- PROVIDED MATERIAL -
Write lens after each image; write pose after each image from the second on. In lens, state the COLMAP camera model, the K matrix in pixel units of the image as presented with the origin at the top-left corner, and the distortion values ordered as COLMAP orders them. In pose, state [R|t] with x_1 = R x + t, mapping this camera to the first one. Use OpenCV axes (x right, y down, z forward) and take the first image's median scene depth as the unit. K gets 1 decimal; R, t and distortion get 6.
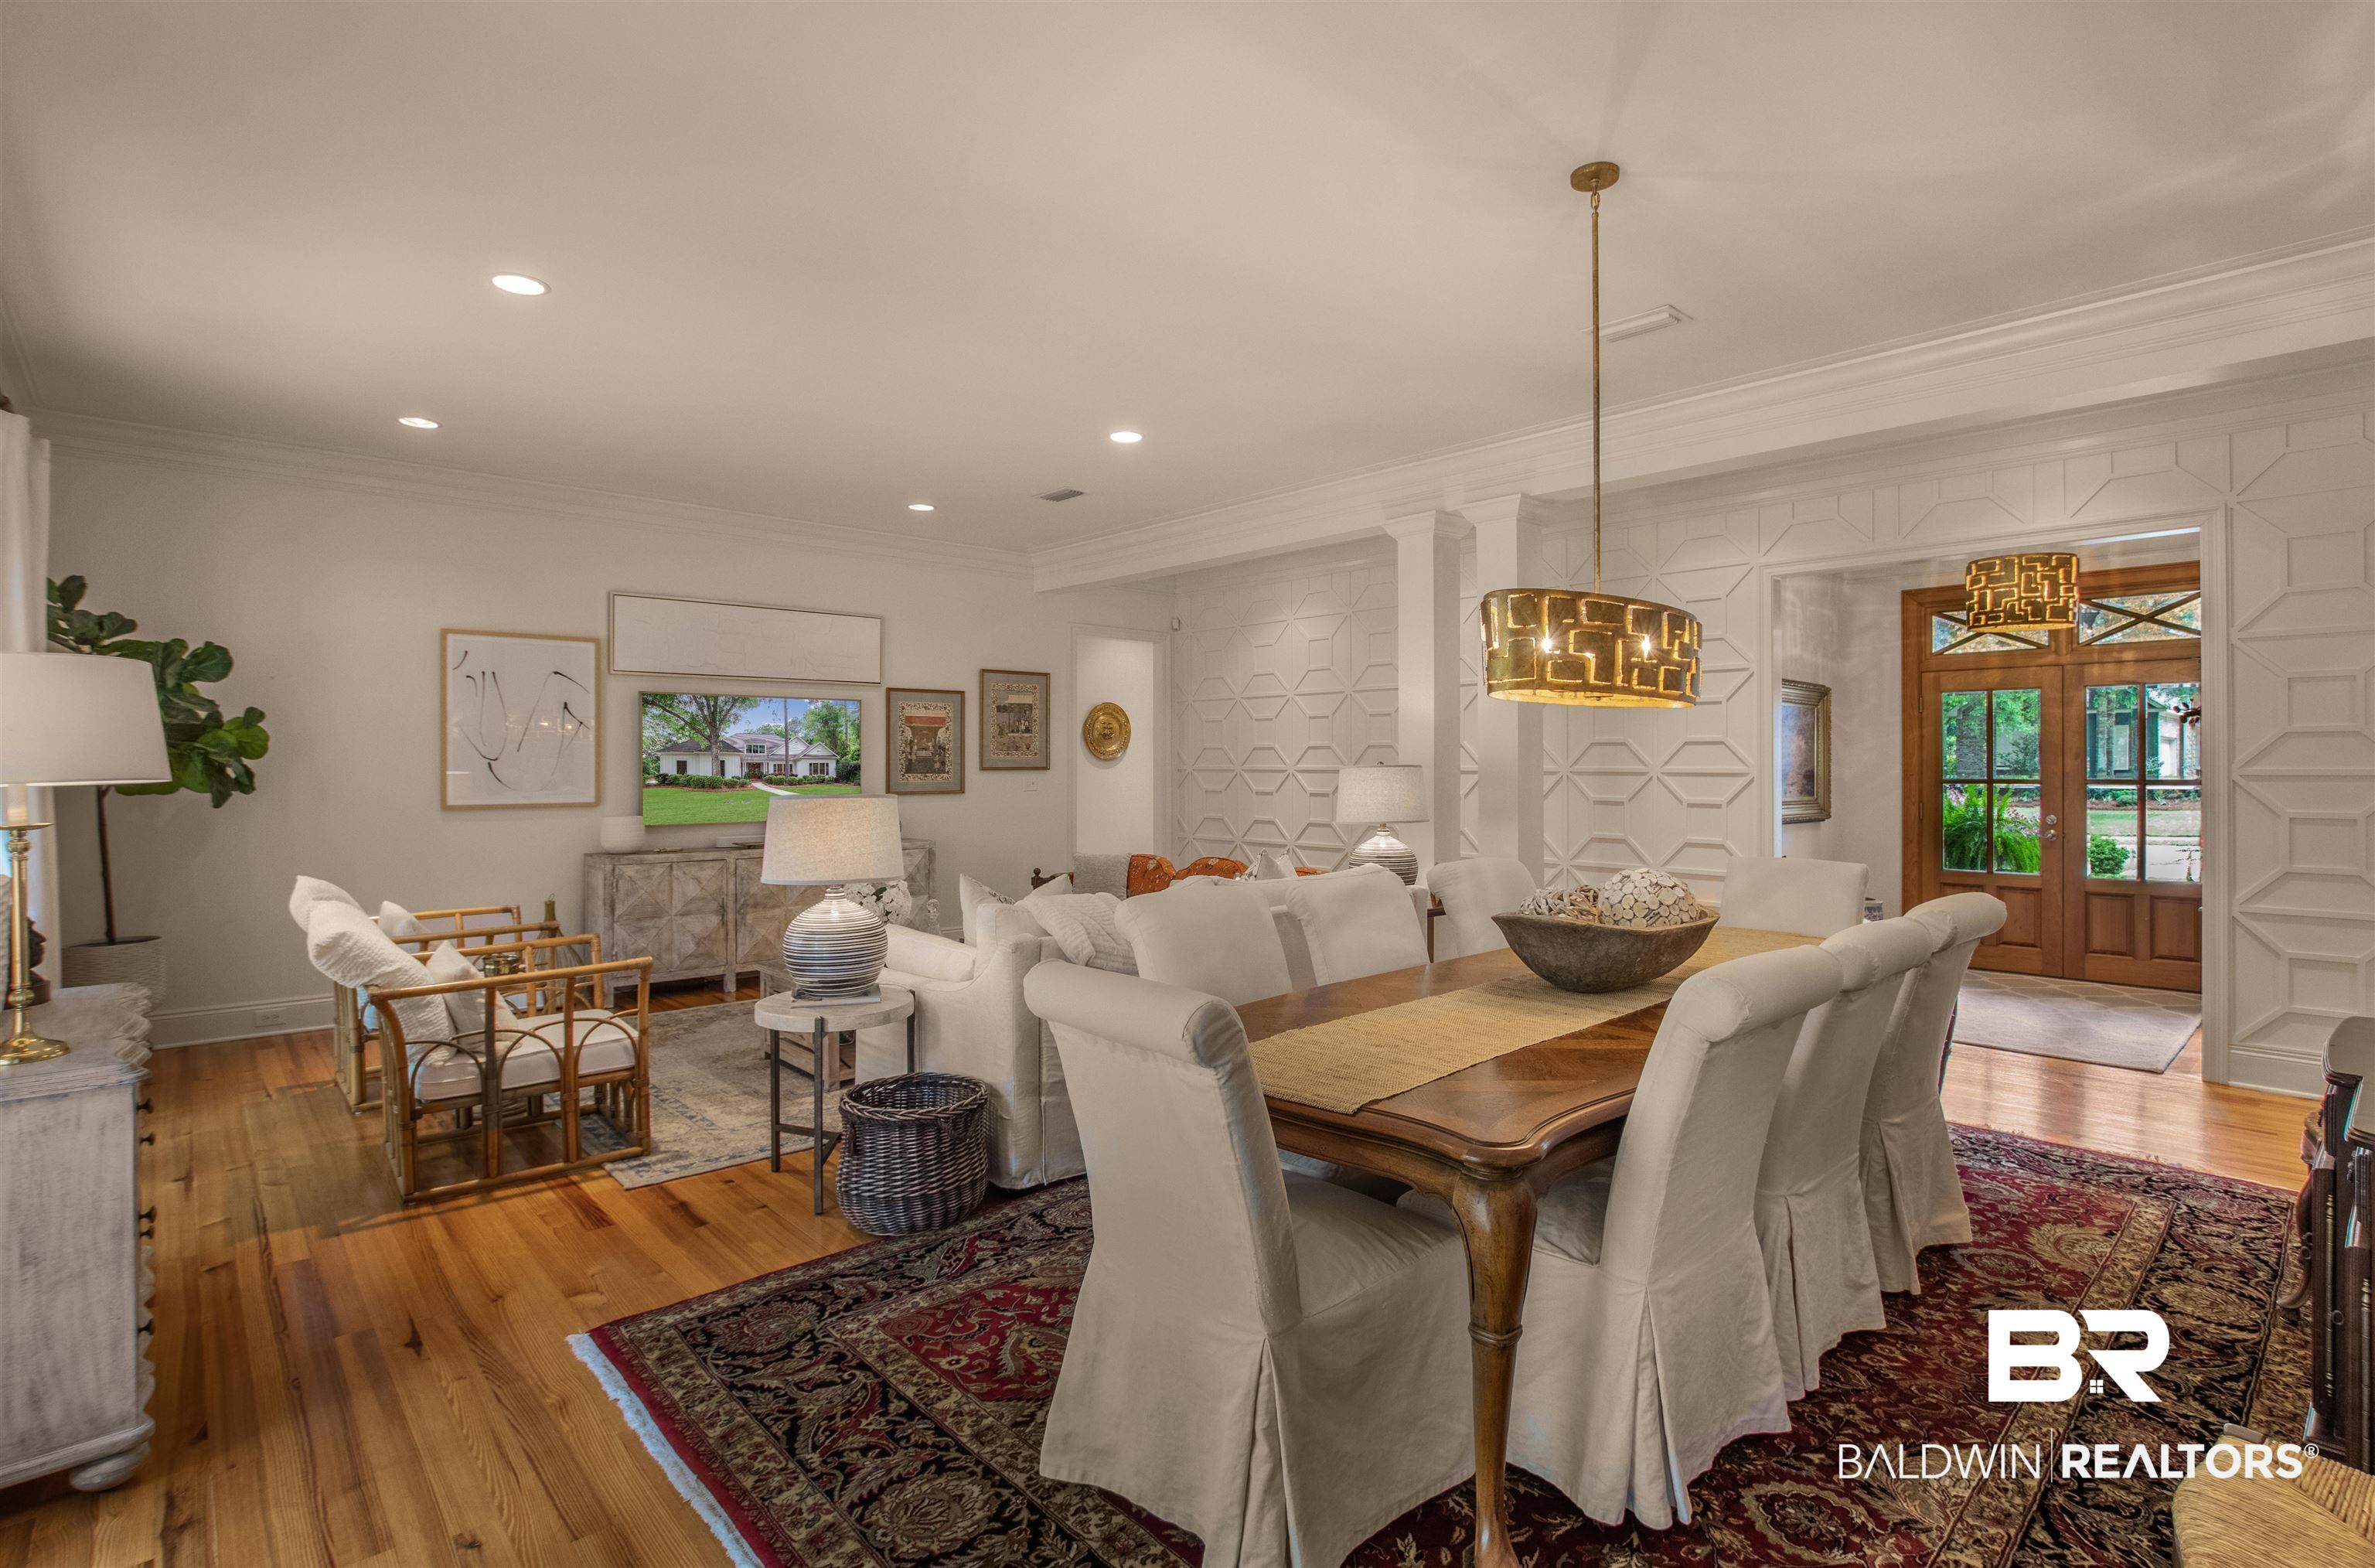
lens RADIAL K [[1097.1, 0, 1231.2], [0, 1097.1, 759.8], [0, 0, 1]] dist [-0.010537, -0.000406]
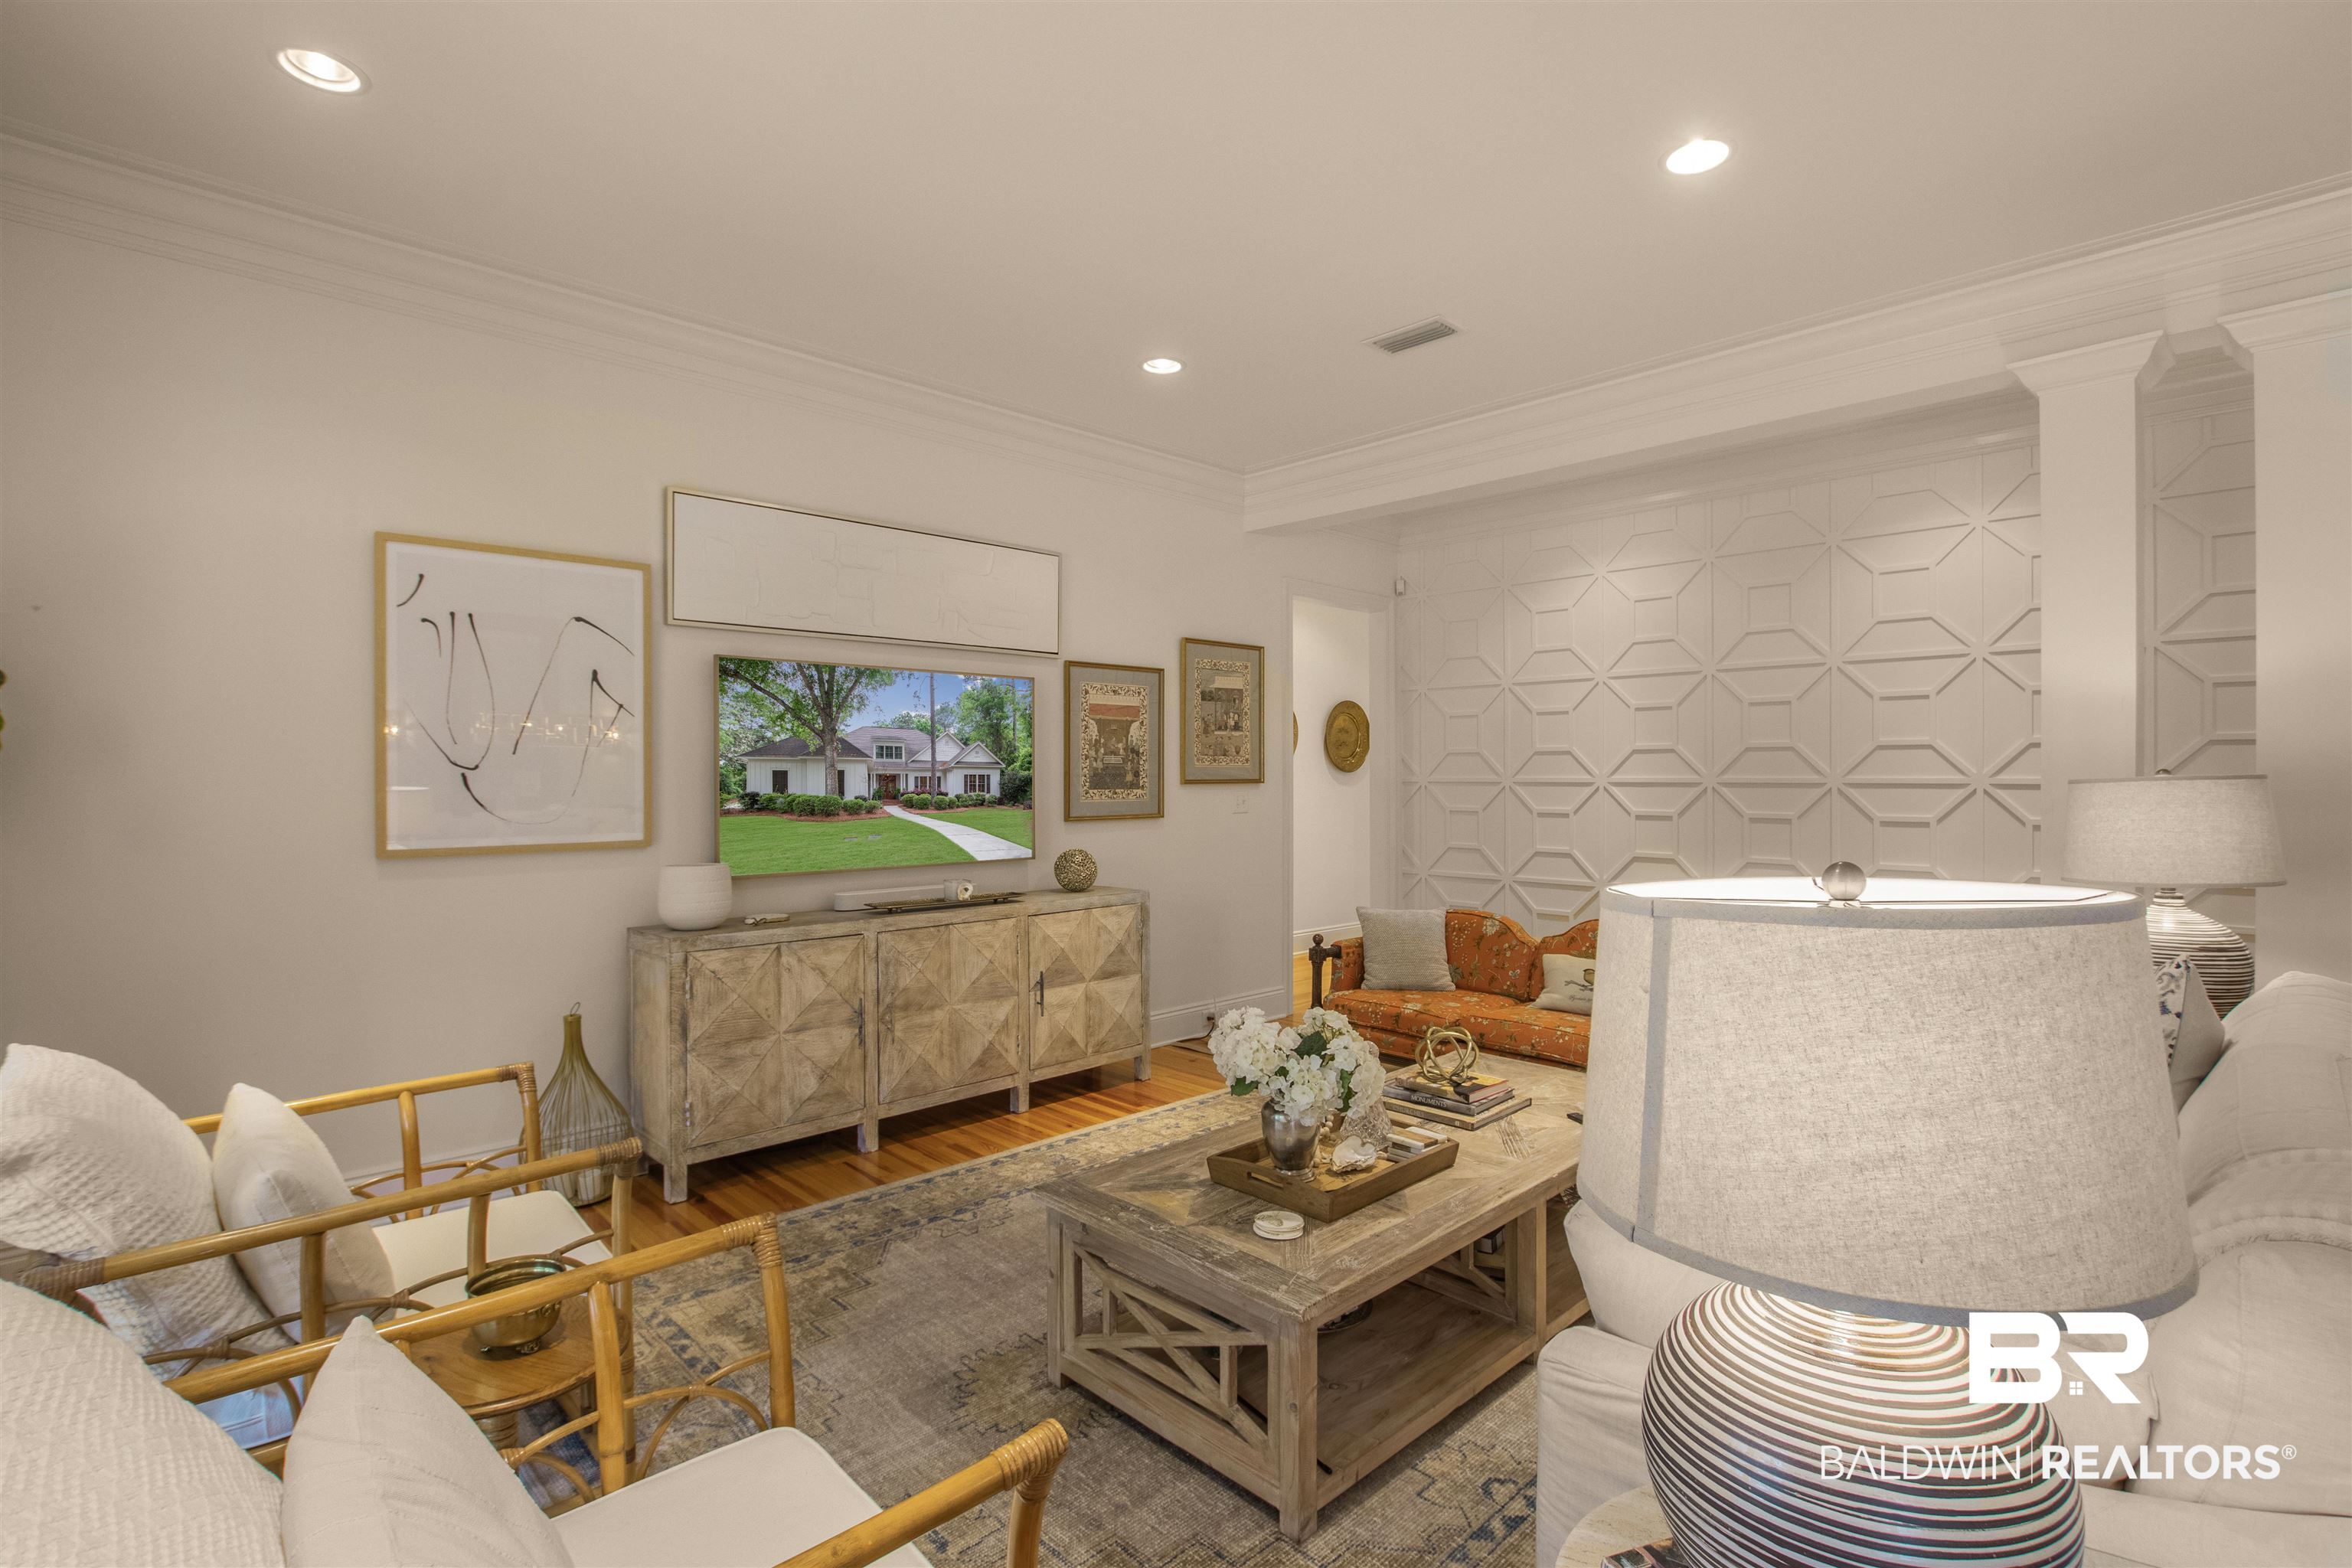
lens RADIAL K [[1102.3, 0, 1243.1], [0, 1102.3, 777.4], [0, 0, 1]] dist [-0.015350, -0.000373]
pose [[0.999385, -0.002369, 0.034987, -0.271391], [0.002161, 0.999980, 0.005963, 0.001484], [-0.035001, -0.005884, 0.999370, 0.385046]]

- WHAT THE TASK ASKS -
Copy all of the material above word for word, leaving out the pictures.

- FINAL ANSWER -
Write lens after each image; write pose after each image from the second on. In lens, state the COLMAP camera model, the K matrix in pixel units of the image as presented with the origin at the top-left corner, and the distortion values ordered as COLMAP orders them. In pose, state [R|t] with x_1 = R x + t, mapping this camera to the first one. Use OpenCV axes (x right, y down, z forward) and take the first image's median scene depth as the unit. K gets 1 decimal; R, t and distortion get 6.
lens RADIAL K [[1097.1, 0, 1231.2], [0, 1097.1, 759.8], [0, 0, 1]] dist [-0.010537, -0.000406]
lens RADIAL K [[1102.3, 0, 1243.1], [0, 1102.3, 777.4], [0, 0, 1]] dist [-0.015350, -0.000373]
pose [[0.999385, -0.002369, 0.034987, -0.271391], [0.002161, 0.999980, 0.005963, 0.001484], [-0.035001, -0.005884, 0.999370, 0.385046]]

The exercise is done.